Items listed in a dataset
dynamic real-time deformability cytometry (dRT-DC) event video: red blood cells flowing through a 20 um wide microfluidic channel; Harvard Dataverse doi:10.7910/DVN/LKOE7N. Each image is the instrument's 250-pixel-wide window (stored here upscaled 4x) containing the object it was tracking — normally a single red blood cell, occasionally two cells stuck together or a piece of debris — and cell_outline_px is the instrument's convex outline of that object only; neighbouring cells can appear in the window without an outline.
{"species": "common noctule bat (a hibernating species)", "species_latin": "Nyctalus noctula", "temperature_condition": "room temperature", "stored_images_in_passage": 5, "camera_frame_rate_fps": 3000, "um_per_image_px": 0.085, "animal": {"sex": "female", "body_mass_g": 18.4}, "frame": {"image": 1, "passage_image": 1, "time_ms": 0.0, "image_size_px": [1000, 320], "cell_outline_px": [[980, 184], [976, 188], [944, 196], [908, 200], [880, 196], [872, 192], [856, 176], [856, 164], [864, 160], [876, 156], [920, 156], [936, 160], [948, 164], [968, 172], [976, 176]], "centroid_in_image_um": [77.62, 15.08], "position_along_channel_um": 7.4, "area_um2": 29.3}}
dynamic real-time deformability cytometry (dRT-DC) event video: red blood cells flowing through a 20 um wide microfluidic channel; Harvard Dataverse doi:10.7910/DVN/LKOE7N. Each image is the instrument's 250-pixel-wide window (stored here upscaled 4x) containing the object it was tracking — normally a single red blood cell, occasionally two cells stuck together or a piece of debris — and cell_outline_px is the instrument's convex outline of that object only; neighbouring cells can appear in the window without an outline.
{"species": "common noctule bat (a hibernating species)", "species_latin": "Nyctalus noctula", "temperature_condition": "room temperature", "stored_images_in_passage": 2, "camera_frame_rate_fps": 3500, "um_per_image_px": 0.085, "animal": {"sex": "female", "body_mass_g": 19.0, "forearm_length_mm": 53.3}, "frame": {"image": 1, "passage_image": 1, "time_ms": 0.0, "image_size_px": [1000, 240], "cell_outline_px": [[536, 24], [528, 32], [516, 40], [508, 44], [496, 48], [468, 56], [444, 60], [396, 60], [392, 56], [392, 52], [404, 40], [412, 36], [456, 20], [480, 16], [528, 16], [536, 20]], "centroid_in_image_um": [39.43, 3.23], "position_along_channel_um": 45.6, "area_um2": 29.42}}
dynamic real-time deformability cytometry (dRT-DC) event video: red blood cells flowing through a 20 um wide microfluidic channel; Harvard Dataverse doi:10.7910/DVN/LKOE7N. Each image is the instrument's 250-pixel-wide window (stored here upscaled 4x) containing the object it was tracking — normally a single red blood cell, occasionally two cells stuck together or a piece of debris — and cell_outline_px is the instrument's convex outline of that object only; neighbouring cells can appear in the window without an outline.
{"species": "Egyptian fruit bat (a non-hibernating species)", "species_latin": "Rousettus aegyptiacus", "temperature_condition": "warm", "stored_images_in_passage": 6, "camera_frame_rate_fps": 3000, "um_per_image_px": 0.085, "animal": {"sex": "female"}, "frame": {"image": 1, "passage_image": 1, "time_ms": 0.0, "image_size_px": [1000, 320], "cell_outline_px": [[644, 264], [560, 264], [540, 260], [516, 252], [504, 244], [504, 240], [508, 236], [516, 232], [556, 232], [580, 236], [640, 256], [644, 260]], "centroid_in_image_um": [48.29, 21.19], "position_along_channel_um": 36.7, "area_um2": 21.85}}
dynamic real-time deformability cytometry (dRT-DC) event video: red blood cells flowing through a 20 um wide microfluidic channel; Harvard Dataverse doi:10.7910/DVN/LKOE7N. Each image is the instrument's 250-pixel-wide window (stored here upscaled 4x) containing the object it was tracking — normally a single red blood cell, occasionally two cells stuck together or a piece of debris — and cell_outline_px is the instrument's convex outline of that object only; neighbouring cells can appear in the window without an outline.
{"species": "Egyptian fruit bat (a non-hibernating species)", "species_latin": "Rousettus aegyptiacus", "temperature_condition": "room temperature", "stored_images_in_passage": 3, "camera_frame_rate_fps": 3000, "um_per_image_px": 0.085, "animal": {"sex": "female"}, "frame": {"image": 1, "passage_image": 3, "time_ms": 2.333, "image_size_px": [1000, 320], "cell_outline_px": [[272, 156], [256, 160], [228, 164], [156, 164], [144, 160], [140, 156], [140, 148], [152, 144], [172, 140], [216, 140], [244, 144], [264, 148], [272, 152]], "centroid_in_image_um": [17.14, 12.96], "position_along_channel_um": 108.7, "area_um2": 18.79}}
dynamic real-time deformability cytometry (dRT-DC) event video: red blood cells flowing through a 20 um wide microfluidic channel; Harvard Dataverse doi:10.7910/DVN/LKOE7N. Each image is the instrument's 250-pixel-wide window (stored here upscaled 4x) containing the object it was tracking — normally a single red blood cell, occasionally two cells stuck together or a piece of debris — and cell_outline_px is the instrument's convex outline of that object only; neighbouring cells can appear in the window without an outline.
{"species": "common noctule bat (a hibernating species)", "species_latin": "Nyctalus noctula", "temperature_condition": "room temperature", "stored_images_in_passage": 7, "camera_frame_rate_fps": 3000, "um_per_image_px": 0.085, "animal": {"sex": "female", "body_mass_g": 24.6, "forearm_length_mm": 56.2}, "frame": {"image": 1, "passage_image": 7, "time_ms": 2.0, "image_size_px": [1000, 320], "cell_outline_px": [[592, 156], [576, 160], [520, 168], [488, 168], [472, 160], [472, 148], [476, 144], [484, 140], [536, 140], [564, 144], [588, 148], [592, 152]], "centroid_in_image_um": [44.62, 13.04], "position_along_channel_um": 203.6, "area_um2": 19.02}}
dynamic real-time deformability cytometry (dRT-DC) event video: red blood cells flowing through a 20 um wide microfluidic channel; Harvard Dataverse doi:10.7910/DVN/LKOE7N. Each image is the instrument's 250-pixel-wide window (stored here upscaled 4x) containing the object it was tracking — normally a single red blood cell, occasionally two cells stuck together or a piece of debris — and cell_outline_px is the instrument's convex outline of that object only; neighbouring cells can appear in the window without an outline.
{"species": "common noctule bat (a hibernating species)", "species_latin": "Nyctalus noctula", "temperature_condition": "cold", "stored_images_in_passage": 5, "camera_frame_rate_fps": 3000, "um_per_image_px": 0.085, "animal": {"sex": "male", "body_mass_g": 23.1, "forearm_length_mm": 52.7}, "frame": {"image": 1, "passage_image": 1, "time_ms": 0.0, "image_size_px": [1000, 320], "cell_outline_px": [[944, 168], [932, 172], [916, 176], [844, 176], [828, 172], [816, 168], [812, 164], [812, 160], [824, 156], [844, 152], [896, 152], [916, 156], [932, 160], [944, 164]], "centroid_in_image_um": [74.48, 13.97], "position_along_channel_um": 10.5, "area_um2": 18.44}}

◆ The problem:
Transcribe every entry exactly.

◆ Full answer:
dynamic real-time deformability cytometry (dRT-DC) event video: red blood cells flowing through a 20 um wide microfluidic channel; Harvard Dataverse doi:10.7910/DVN/LKOE7N. Each image is the instrument's 250-pixel-wide window (stored here upscaled 4x) containing the object it was tracking — normally a single red blood cell, occasionally two cells stuck together or a piece of debris — and cell_outline_px is the instrument's convex outline of that object only; neighbouring cells can appear in the window without an outline.
{"species": "common noctule bat (a hibernating species)", "species_latin": "Nyctalus noctula", "temperature_condition": "room temperature", "stored_images_in_passage": 5, "camera_frame_rate_fps": 3000, "um_per_image_px": 0.085, "animal": {"sex": "female", "body_mass_g": 18.4}, "frame": {"image": 1, "passage_image": 1, "time_ms": 0.0, "image_size_px": [1000, 320], "cell_outline_px": [[980, 184], [976, 188], [944, 196], [908, 200], [880, 196], [872, 192], [856, 176], [856, 164], [864, 160], [876, 156], [920, 156], [936, 160], [948, 164], [968, 172], [976, 176]], "centroid_in_image_um": [77.62, 15.08], "position_along_channel_um": 7.4, "area_um2": 29.3}}
dynamic real-time deformability cytometry (dRT-DC) event video: red blood cells flowing through a 20 um wide microfluidic channel; Harvard Dataverse doi:10.7910/DVN/LKOE7N. Each image is the instrument's 250-pixel-wide window (stored here upscaled 4x) containing the object it was tracking — normally a single red blood cell, occasionally two cells stuck together or a piece of debris — and cell_outline_px is the instrument's convex outline of that object only; neighbouring cells can appear in the window without an outline.
{"species": "common noctule bat (a hibernating species)", "species_latin": "Nyctalus noctula", "temperature_condition": "room temperature", "stored_images_in_passage": 2, "camera_frame_rate_fps": 3500, "um_per_image_px": 0.085, "animal": {"sex": "female", "body_mass_g": 19.0, "forearm_length_mm": 53.3}, "frame": {"image": 1, "passage_image": 1, "time_ms": 0.0, "image_size_px": [1000, 240], "cell_outline_px": [[536, 24], [528, 32], [516, 40], [508, 44], [496, 48], [468, 56], [444, 60], [396, 60], [392, 56], [392, 52], [404, 40], [412, 36], [456, 20], [480, 16], [528, 16], [536, 20]], "centroid_in_image_um": [39.43, 3.23], "position_along_channel_um": 45.6, "area_um2": 29.42}}
dynamic real-time deformability cytometry (dRT-DC) event video: red blood cells flowing through a 20 um wide microfluidic channel; Harvard Dataverse doi:10.7910/DVN/LKOE7N. Each image is the instrument's 250-pixel-wide window (stored here upscaled 4x) containing the object it was tracking — normally a single red blood cell, occasionally two cells stuck together or a piece of debris — and cell_outline_px is the instrument's convex outline of that object only; neighbouring cells can appear in the window without an outline.
{"species": "Egyptian fruit bat (a non-hibernating species)", "species_latin": "Rousettus aegyptiacus", "temperature_condition": "warm", "stored_images_in_passage": 6, "camera_frame_rate_fps": 3000, "um_per_image_px": 0.085, "animal": {"sex": "female"}, "frame": {"image": 1, "passage_image": 1, "time_ms": 0.0, "image_size_px": [1000, 320], "cell_outline_px": [[644, 264], [560, 264], [540, 260], [516, 252], [504, 244], [504, 240], [508, 236], [516, 232], [556, 232], [580, 236], [640, 256], [644, 260]], "centroid_in_image_um": [48.29, 21.19], "position_along_channel_um": 36.7, "area_um2": 21.85}}
dynamic real-time deformability cytometry (dRT-DC) event video: red blood cells flowing through a 20 um wide microfluidic channel; Harvard Dataverse doi:10.7910/DVN/LKOE7N. Each image is the instrument's 250-pixel-wide window (stored here upscaled 4x) containing the object it was tracking — normally a single red blood cell, occasionally two cells stuck together or a piece of debris — and cell_outline_px is the instrument's convex outline of that object only; neighbouring cells can appear in the window without an outline.
{"species": "Egyptian fruit bat (a non-hibernating species)", "species_latin": "Rousettus aegyptiacus", "temperature_condition": "room temperature", "stored_images_in_passage": 3, "camera_frame_rate_fps": 3000, "um_per_image_px": 0.085, "animal": {"sex": "female"}, "frame": {"image": 1, "passage_image": 3, "time_ms": 2.333, "image_size_px": [1000, 320], "cell_outline_px": [[272, 156], [256, 160], [228, 164], [156, 164], [144, 160], [140, 156], [140, 148], [152, 144], [172, 140], [216, 140], [244, 144], [264, 148], [272, 152]], "centroid_in_image_um": [17.14, 12.96], "position_along_channel_um": 108.7, "area_um2": 18.79}}
dynamic real-time deformability cytometry (dRT-DC) event video: red blood cells flowing through a 20 um wide microfluidic channel; Harvard Dataverse doi:10.7910/DVN/LKOE7N. Each image is the instrument's 250-pixel-wide window (stored here upscaled 4x) containing the object it was tracking — normally a single red blood cell, occasionally two cells stuck together or a piece of debris — and cell_outline_px is the instrument's convex outline of that object only; neighbouring cells can appear in the window without an outline.
{"species": "common noctule bat (a hibernating species)", "species_latin": "Nyctalus noctula", "temperature_condition": "room temperature", "stored_images_in_passage": 7, "camera_frame_rate_fps": 3000, "um_per_image_px": 0.085, "animal": {"sex": "female", "body_mass_g": 24.6, "forearm_length_mm": 56.2}, "frame": {"image": 1, "passage_image": 7, "time_ms": 2.0, "image_size_px": [1000, 320], "cell_outline_px": [[592, 156], [576, 160], [520, 168], [488, 168], [472, 160], [472, 148], [476, 144], [484, 140], [536, 140], [564, 144], [588, 148], [592, 152]], "centroid_in_image_um": [44.62, 13.04], "position_along_channel_um": 203.6, "area_um2": 19.02}}
dynamic real-time deformability cytometry (dRT-DC) event video: red blood cells flowing through a 20 um wide microfluidic channel; Harvard Dataverse doi:10.7910/DVN/LKOE7N. Each image is the instrument's 250-pixel-wide window (stored here upscaled 4x) containing the object it was tracking — normally a single red blood cell, occasionally two cells stuck together or a piece of debris — and cell_outline_px is the instrument's convex outline of that object only; neighbouring cells can appear in the window without an outline.
{"species": "common noctule bat (a hibernating species)", "species_latin": "Nyctalus noctula", "temperature_condition": "cold", "stored_images_in_passage": 5, "camera_frame_rate_fps": 3000, "um_per_image_px": 0.085, "animal": {"sex": "male", "body_mass_g": 23.1, "forearm_length_mm": 52.7}, "frame": {"image": 1, "passage_image": 1, "time_ms": 0.0, "image_size_px": [1000, 320], "cell_outline_px": [[944, 168], [932, 172], [916, 176], [844, 176], [828, 172], [816, 168], [812, 164], [812, 160], [824, 156], [844, 152], [896, 152], [916, 156], [932, 160], [944, 164]], "centroid_in_image_um": [74.48, 13.97], "position_along_channel_um": 10.5, "area_um2": 18.44}}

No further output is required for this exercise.